(Beginning of Data records)

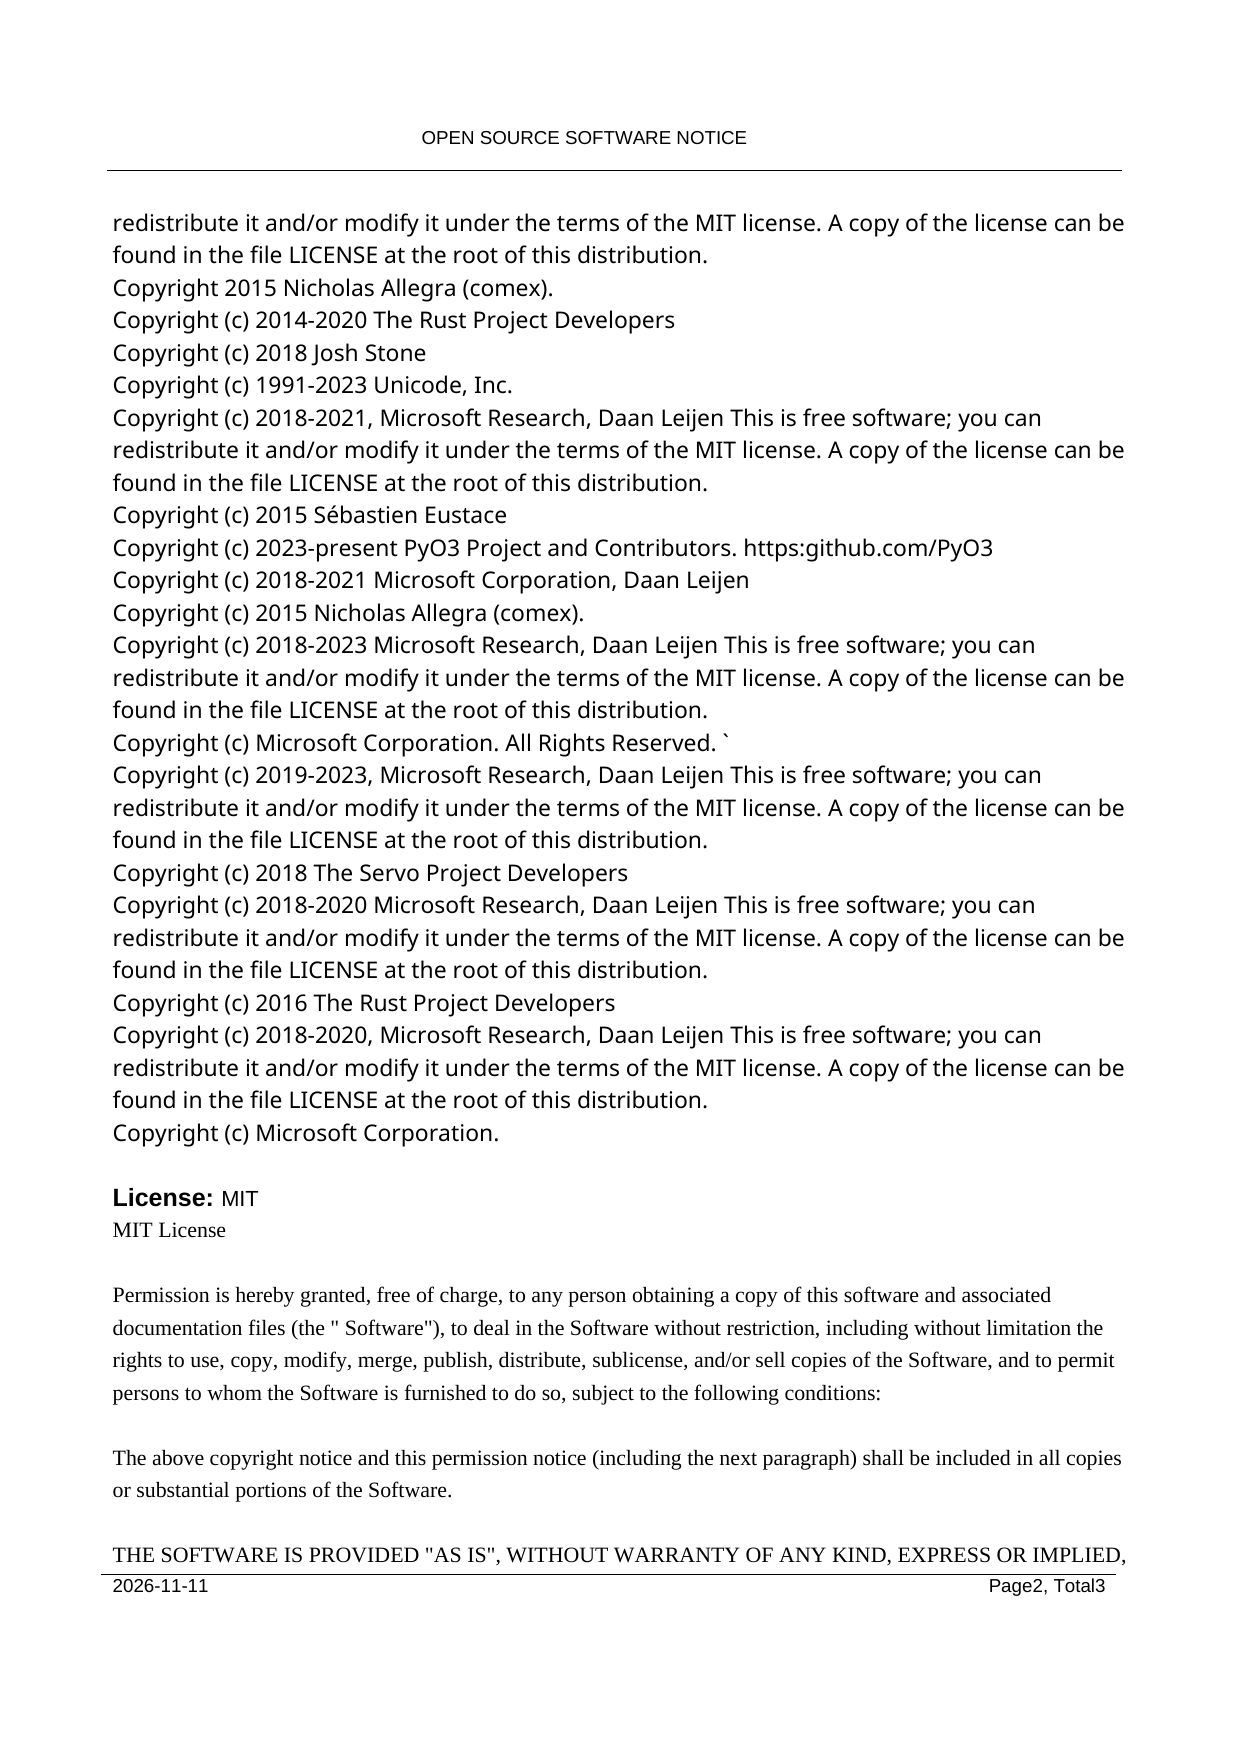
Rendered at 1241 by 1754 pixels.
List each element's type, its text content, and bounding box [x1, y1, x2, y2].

text License: MIT [112, 1181, 1128, 1214]
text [112, 1214, 1128, 1571]
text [112, 206, 1128, 1181]
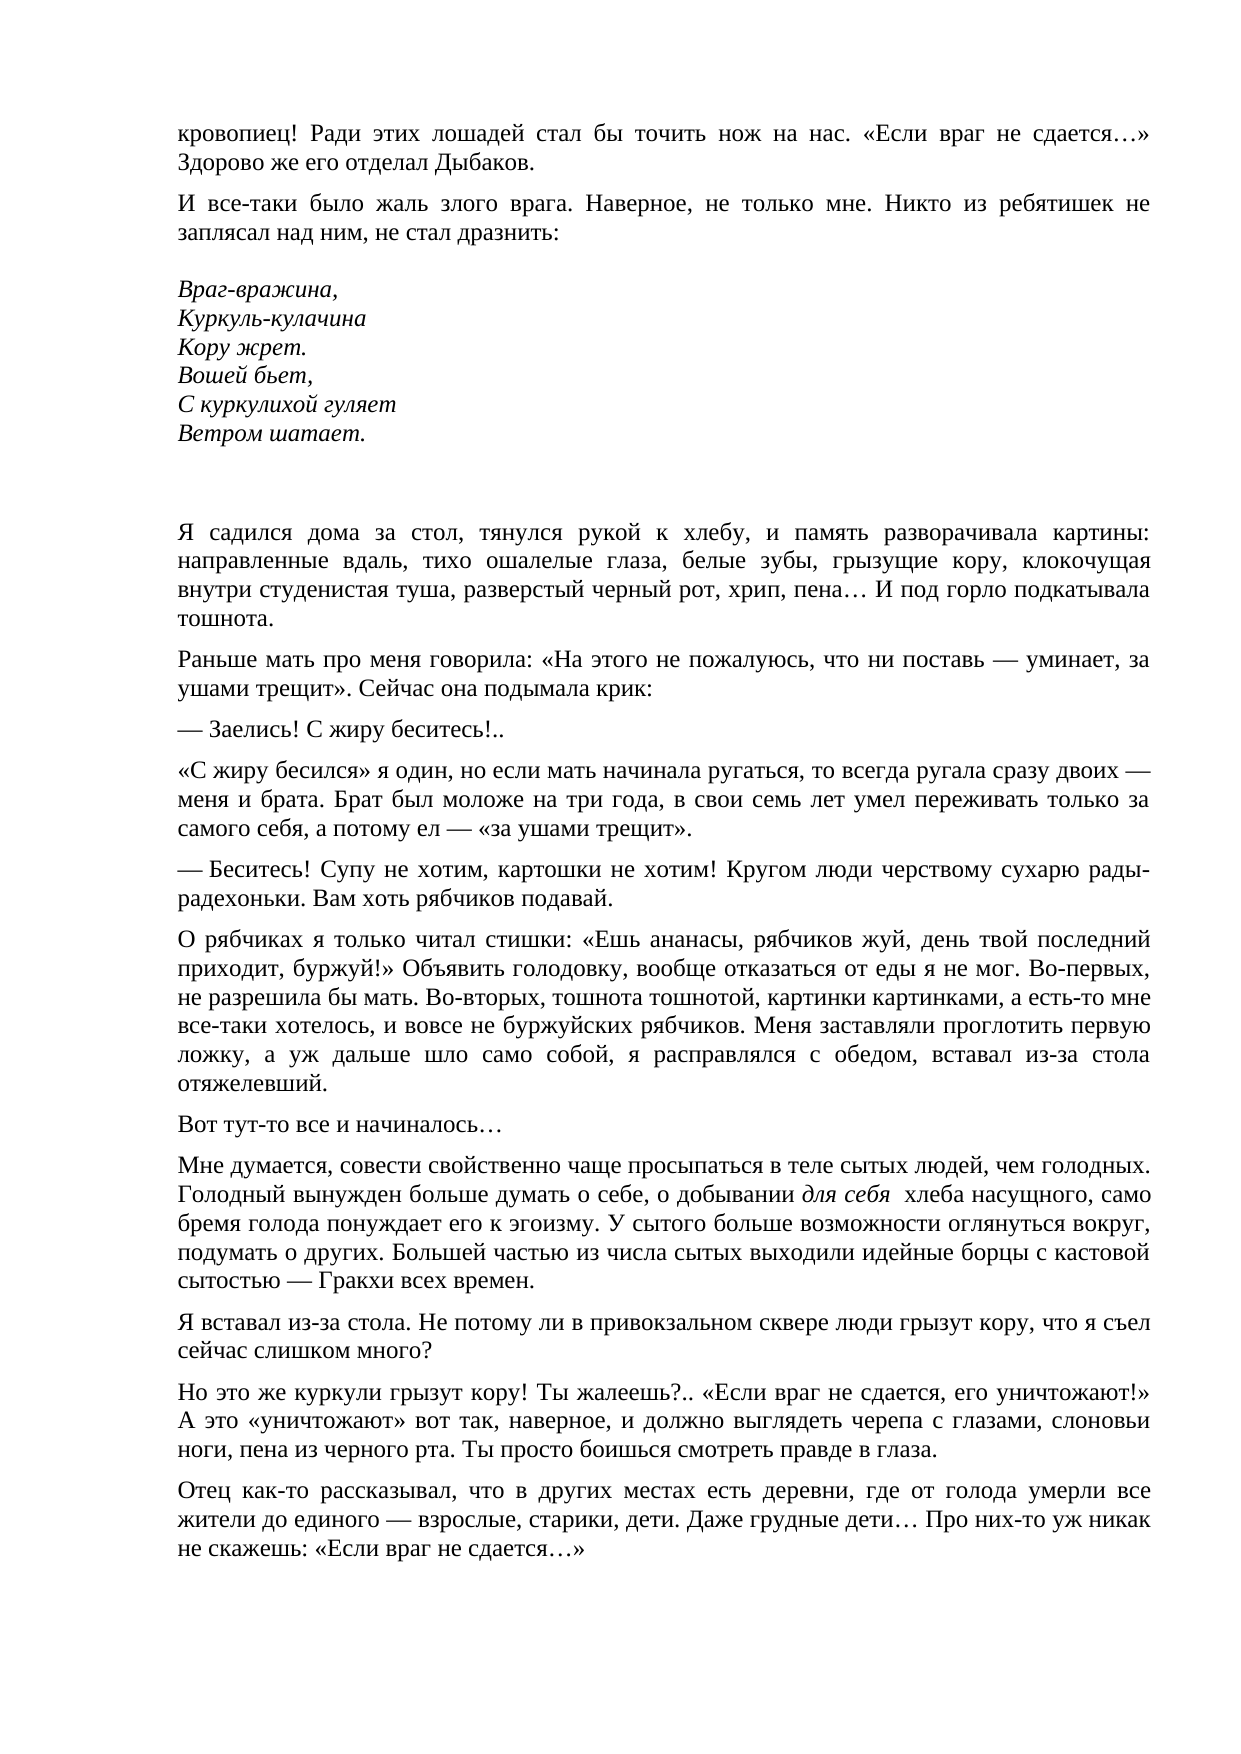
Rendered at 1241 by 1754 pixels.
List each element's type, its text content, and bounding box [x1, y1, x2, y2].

text Я вставал из-за стола. Не потому ли в привокзальном сквере люди грызут кору, что я съел сейчас слишком много? [177, 1307, 1152, 1364]
text — Беситесь! Супу не хотим, картошки не хотим! Кругом люди черствому сухарю рады-радехоньки. Вам хоть рябчиков подавай. [177, 854, 1152, 912]
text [177, 118, 1152, 176]
text Вот тут-то все и начиналось… [177, 1109, 1152, 1138]
text «С жиру бесился» я один, но если мать начинала ругаться, то всегда ругала сразу двоих — меня и брата. Брат был моложе на три года, в свои семь лет умел переживать только за самого себя, а потому ел — «за ушами трещит». [177, 756, 1152, 842]
text — Заелись! С жиру беситесь!.. [177, 714, 1152, 743]
text И все-таки было жаль злого врага. Наверное, не только мне. Никто из ребятишек не заплясал над ним, не стал дразнить: [177, 188, 1152, 246]
text Отец как-то рассказывал, что в других местах есть деревни, где от голода умерли все жители до единого — взрослые, старики, дети. Даже грудные дети… Про них-то уж никак не скажешь: «Если враг не сдается…» [177, 1476, 1152, 1562]
text Я садился дома за стол, тянулся рукой к хлебу, и память разворачивала картины: направленные вдаль, тихо ошалелые глаза, белые зубы, грызущие кору, клокочущая внутри студенистая туша, разверстый черный рот, хрип, пена… И под горло подкатывала тошнота. [177, 517, 1152, 632]
text Мне думается, совести свойственно чаще просыпаться в теле сытых людей, чем голодных. Голодный вынужден больше думать о себе, о добывании для себя хлеба насущного, само бремя голода понуждает его к эгоизму. У сытого больше возможности оглянуться вокруг, подумать о других. Большей частью из числа сытых выходили идейные борцы с кастовой сытостью — Гракхи всех времен. [177, 1151, 1152, 1294]
text Но это же куркули грызут кору! Ты жалеешь?.. «Если враг не сдается, его уничтожают!» А это «уничтожают» вот так, наверное, и должно выглядеть черепа с глазами, слоновьи ноги, пена из черного рта. Ты просто боишься смотреть правде в глаза. [177, 1377, 1152, 1463]
text Раньше мать про меня говорила: «На этого не пожалуюсь, что ни поставь — уминает, за ушами трещит». Сейчас она подымала крик: [177, 644, 1152, 702]
text Враг-вражина, Куркуль-кулачина Кору жрет. Вошей бьет, С куркулихой гуляет Ветром шатает. [177, 246, 1152, 504]
text О рябчиках я только читал стишки: «Ешь ананасы, рябчиков жуй, день твой последний приходит, буржуй!» Объявить голодовку, вообще отказаться от еды я не мог. Во-первых, не разрешила бы мать. Во-вторых, тошнота тошнотой, картинки картинками, а есть-то мне все-таки хотелось, и вовсе не буржуйских рябчиков. Меня заставляли проглотить первую ложку, а уж дальше шло само собой, я расправлялся с обедом, вставал из-за стола отяжелевший. [177, 924, 1152, 1097]
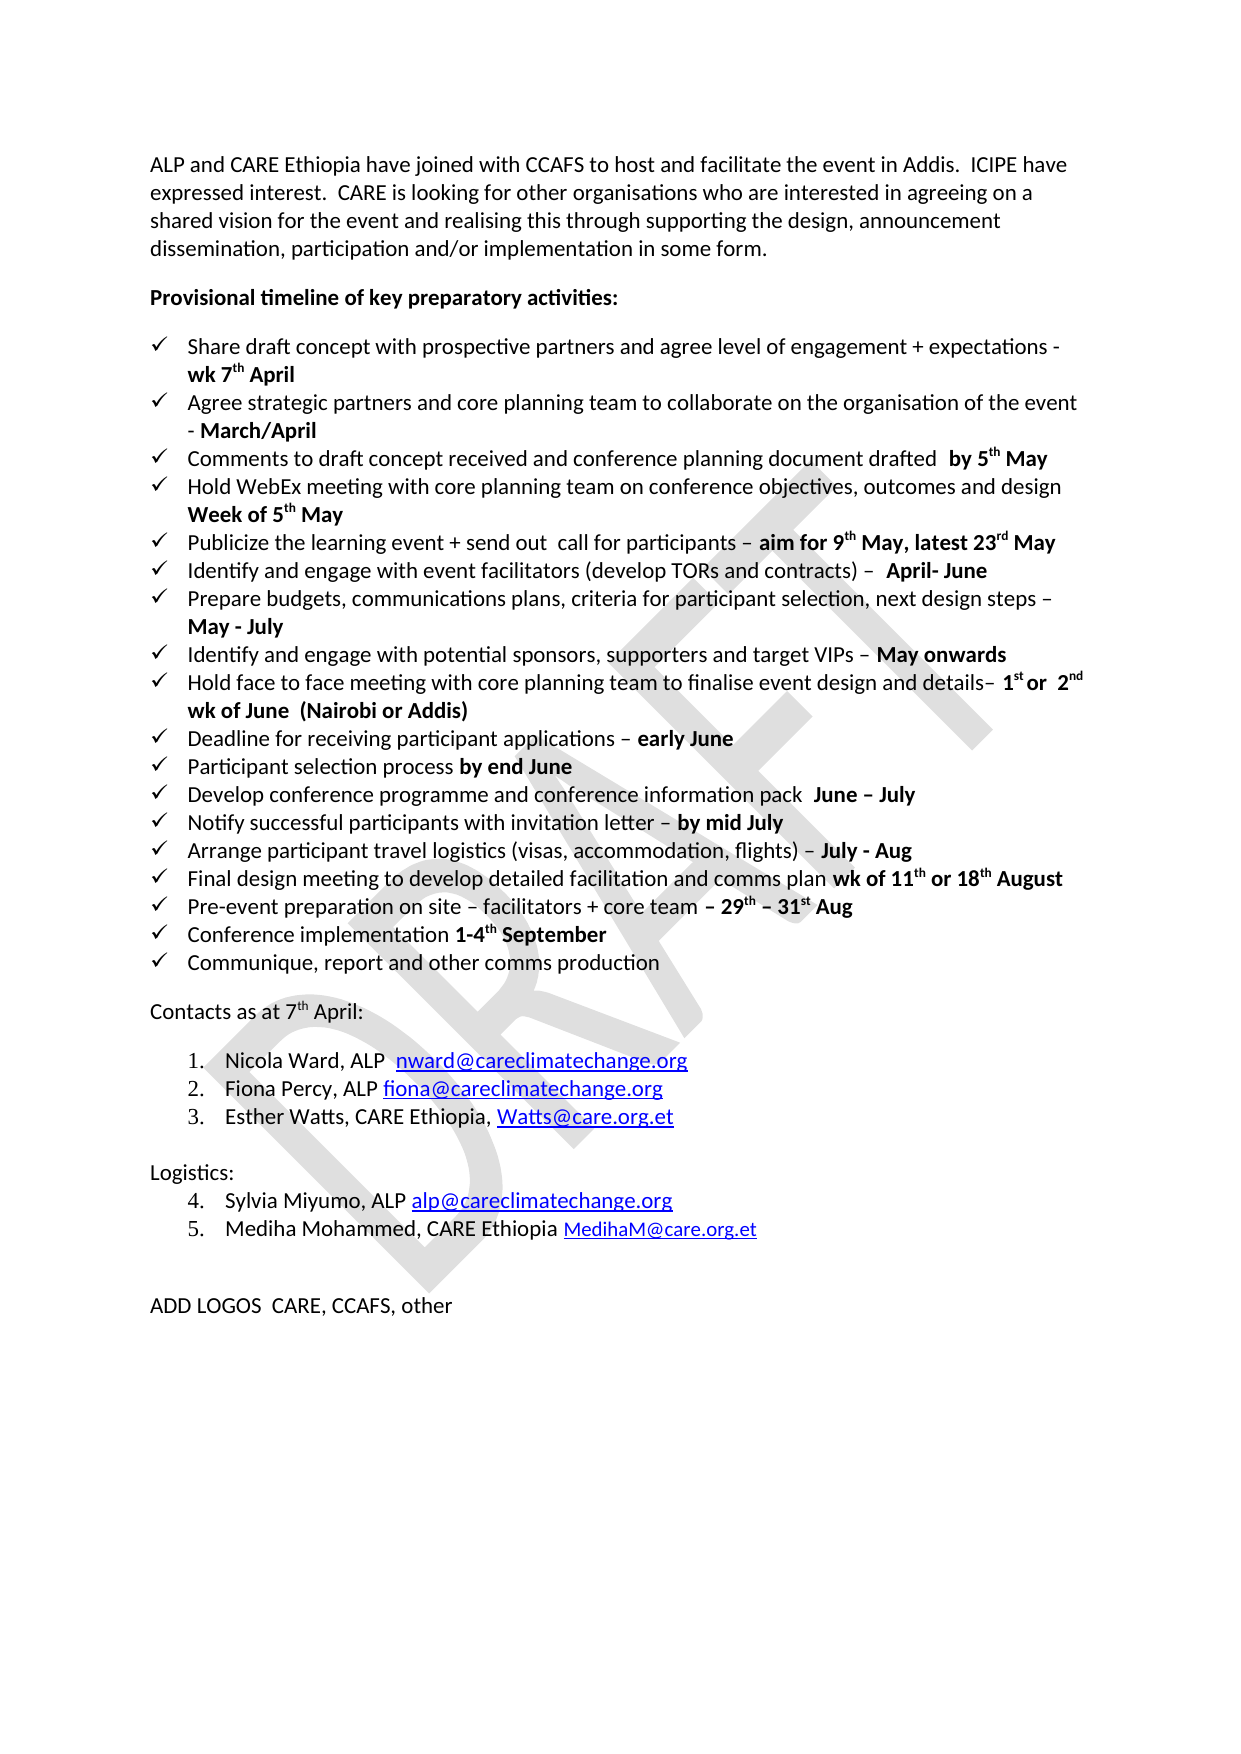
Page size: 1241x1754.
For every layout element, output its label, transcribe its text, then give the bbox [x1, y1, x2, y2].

list Publicize the learning event + send out call for participants – aim for 9th May, latest 23rd May [150, 528, 1090, 556]
list Conference implementation 1-4th September [150, 920, 1090, 948]
list Pre-event preparation on site – facilitators + core team – 29th – 31st Aug [150, 892, 1090, 920]
list Sylvia Miyumo, ALP alp@careclimatechange.org [187, 1186, 1090, 1214]
list Hold face to face meeting with core planning team to finalise event design and details– 1st or 2nd wk of June (Nairobi or Addis) [150, 668, 1090, 724]
text ADD LOGOS CARE, CCAFS, other [150, 1291, 1090, 1319]
list Final design meeting to develop detailed facilitation and comms plan wk of 11th or 18th August [150, 864, 1090, 892]
text ALP and CARE Ethiopia have joined with CCAFS to host and facilitate the event in Addis. ICIPE have expressed interest. CARE is looking for other organisations who are interested in agreeing on a shared vision for the event and realising this through supporting the design, announcement dissemination, participation and/or implementation in some form. [150, 150, 1090, 262]
list Mediha Mohammed, CARE Ethiopia MedihaM@care.org.et [187, 1214, 1090, 1242]
list Arrange participant travel logistics (visas, accommodation, flights) – July - Aug [150, 836, 1090, 864]
list Agree strategic partners and core planning team to collaborate on the organisation of the event - March/April [150, 388, 1090, 444]
list Prepare budgets, communications plans, criteria for participant selection, next design steps – May - July [150, 584, 1090, 640]
list Share draft concept with prospective partners and agree level of engagement + expectations - wk 7th April [150, 332, 1090, 388]
list Communique, report and other comms production [150, 948, 1090, 976]
list Identify and engage with potential sponsors, supporters and target VIPs – May onwards [150, 640, 1090, 668]
list Hold WebEx meeting with core planning team on conference objectives, outcomes and design Week of 5th May [150, 472, 1090, 528]
list Notify successful participants with invitation letter – by mid July [150, 808, 1090, 836]
text Contacts as at 7th April: [150, 997, 1090, 1025]
text Logistics: [150, 1158, 1090, 1186]
list Nicola Ward, ALP nward@careclimatechange.org [187, 1046, 1090, 1074]
list Deadline for receiving participant applications – early June [150, 724, 1090, 752]
list Identify and engage with event facilitators (develop TORs and contracts) – April- June [150, 556, 1090, 584]
list Comments to draft concept received and conference planning document drafted by 5th May [150, 444, 1090, 472]
list Participant selection process by end June [150, 752, 1090, 780]
text Provisional timeline of key preparatory activities: [150, 283, 1090, 311]
list Esther Watts, CARE Ethiopia, Watts@care.org.et [187, 1102, 1090, 1130]
list Develop conference programme and conference information pack June – July [150, 780, 1090, 808]
list Fiona Percy, ALP fiona@careclimatechange.org [187, 1074, 1090, 1102]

(End of Data records)

**Exercise instructions**. Give back all of the entries above exactly, with the pictures excluded.

**Expected output**.
Rendered at 1241 by 1754 pixels.
List each element's type, its text content, and bounding box [x1, y1, x2, y2].

text License: MIT [112, 1181, 1128, 1214]
text [112, 1214, 1128, 1571]
text [112, 206, 1128, 1181]
Rendered at 1241 by 1754 pixels.
List each element's type, its text content, and bounding box [x1, y1, x2, y2].

text Я вставал из-за стола. Не потому ли в привокзальном сквере люди грызут кору, что я съел сейчас слишком много? [177, 1307, 1152, 1364]
text — Беситесь! Супу не хотим, картошки не хотим! Кругом люди черствому сухарю рады-радехоньки. Вам хоть рябчиков подавай. [177, 854, 1152, 912]
text [177, 118, 1152, 176]
text Вот тут-то все и начиналось… [177, 1109, 1152, 1138]
text «С жиру бесился» я один, но если мать начинала ругаться, то всегда ругала сразу двоих — меня и брата. Брат был моложе на три года, в свои семь лет умел переживать только за самого себя, а потому ел — «за ушами трещит». [177, 756, 1152, 842]
text — Заелись! С жиру беситесь!.. [177, 714, 1152, 743]
text И все-таки было жаль злого врага. Наверное, не только мне. Никто из ребятишек не заплясал над ним, не стал дразнить: [177, 188, 1152, 246]
text Отец как-то рассказывал, что в других местах есть деревни, где от голода умерли все жители до единого — взрослые, старики, дети. Даже грудные дети… Про них-то уж никак не скажешь: «Если враг не сдается…» [177, 1476, 1152, 1562]
text Я садился дома за стол, тянулся рукой к хлебу, и память разворачивала картины: направленные вдаль, тихо ошалелые глаза, белые зубы, грызущие кору, клокочущая внутри студенистая туша, разверстый черный рот, хрип, пена… И под горло подкатывала тошнота. [177, 517, 1152, 632]
text Мне думается, совести свойственно чаще просыпаться в теле сытых людей, чем голодных. Голодный вынужден больше думать о себе, о добывании для себя хлеба насущного, само бремя голода понуждает его к эгоизму. У сытого больше возможности оглянуться вокруг, подумать о других. Большей частью из числа сытых выходили идейные борцы с кастовой сытостью — Гракхи всех времен. [177, 1151, 1152, 1294]
text Но это же куркули грызут кору! Ты жалеешь?.. «Если враг не сдается, его уничтожают!» А это «уничтожают» вот так, наверное, и должно выглядеть черепа с глазами, слоновьи ноги, пена из черного рта. Ты просто боишься смотреть правде в глаза. [177, 1377, 1152, 1463]
text Раньше мать про меня говорила: «На этого не пожалуюсь, что ни поставь — уминает, за ушами трещит». Сейчас она подымала крик: [177, 644, 1152, 702]
text Враг-вражина, Куркуль-кулачина Кору жрет. Вошей бьет, С куркулихой гуляет Ветром шатает. [177, 246, 1152, 504]
text О рябчиках я только читал стишки: «Ешь ананасы, рябчиков жуй, день твой последний приходит, буржуй!» Объявить голодовку, вообще отказаться от еды я не мог. Во-первых, не разрешила бы мать. Во-вторых, тошнота тошнотой, картинки картинками, а есть-то мне все-таки хотелось, и вовсе не буржуйских рябчиков. Меня заставляли проглотить первую ложку, а уж дальше шло само собой, я расправлялся с обедом, вставал из-за стола отяжелевший. [177, 924, 1152, 1097]
Page size: 1241x1754.
For every layout element, output its label, transcribe its text, then give the bbox [x1, y1, x2, y2].

list Publicize the learning event + send out call for participants – aim for 9th May, latest 23rd May [150, 528, 1090, 556]
list Conference implementation 1-4th September [150, 920, 1090, 948]
list Pre-event preparation on site – facilitators + core team – 29th – 31st Aug [150, 892, 1090, 920]
list Sylvia Miyumo, ALP alp@careclimatechange.org [187, 1186, 1090, 1214]
list Hold face to face meeting with core planning team to finalise event design and details– 1st or 2nd wk of June (Nairobi or Addis) [150, 668, 1090, 724]
text ADD LOGOS CARE, CCAFS, other [150, 1291, 1090, 1319]
list Final design meeting to develop detailed facilitation and comms plan wk of 11th or 18th August [150, 864, 1090, 892]
text ALP and CARE Ethiopia have joined with CCAFS to host and facilitate the event in Addis. ICIPE have expressed interest. CARE is looking for other organisations who are interested in agreeing on a shared vision for the event and realising this through supporting the design, announcement dissemination, participation and/or implementation in some form. [150, 150, 1090, 262]
list Mediha Mohammed, CARE Ethiopia MedihaM@care.org.et [187, 1214, 1090, 1242]
list Arrange participant travel logistics (visas, accommodation, flights) – July - Aug [150, 836, 1090, 864]
list Agree strategic partners and core planning team to collaborate on the organisation of the event - March/April [150, 388, 1090, 444]
list Prepare budgets, communications plans, criteria for participant selection, next design steps – May - July [150, 584, 1090, 640]
list Share draft concept with prospective partners and agree level of engagement + expectations - wk 7th April [150, 332, 1090, 388]
list Communique, report and other comms production [150, 948, 1090, 976]
list Identify and engage with potential sponsors, supporters and target VIPs – May onwards [150, 640, 1090, 668]
list Hold WebEx meeting with core planning team on conference objectives, outcomes and design Week of 5th May [150, 472, 1090, 528]
list Notify successful participants with invitation letter – by mid July [150, 808, 1090, 836]
text Contacts as at 7th April: [150, 997, 1090, 1025]
text Logistics: [150, 1158, 1090, 1186]
list Nicola Ward, ALP nward@careclimatechange.org [187, 1046, 1090, 1074]
list Deadline for receiving participant applications – early June [150, 724, 1090, 752]
list Identify and engage with event facilitators (develop TORs and contracts) – April- June [150, 556, 1090, 584]
list Comments to draft concept received and conference planning document drafted by 5th May [150, 444, 1090, 472]
list Participant selection process by end June [150, 752, 1090, 780]
text Provisional timeline of key preparatory activities: [150, 283, 1090, 311]
list Esther Watts, CARE Ethiopia, Watts@care.org.et [187, 1102, 1090, 1130]
list Develop conference programme and conference information pack June – July [150, 780, 1090, 808]
list Fiona Percy, ALP fiona@careclimatechange.org [187, 1074, 1090, 1102]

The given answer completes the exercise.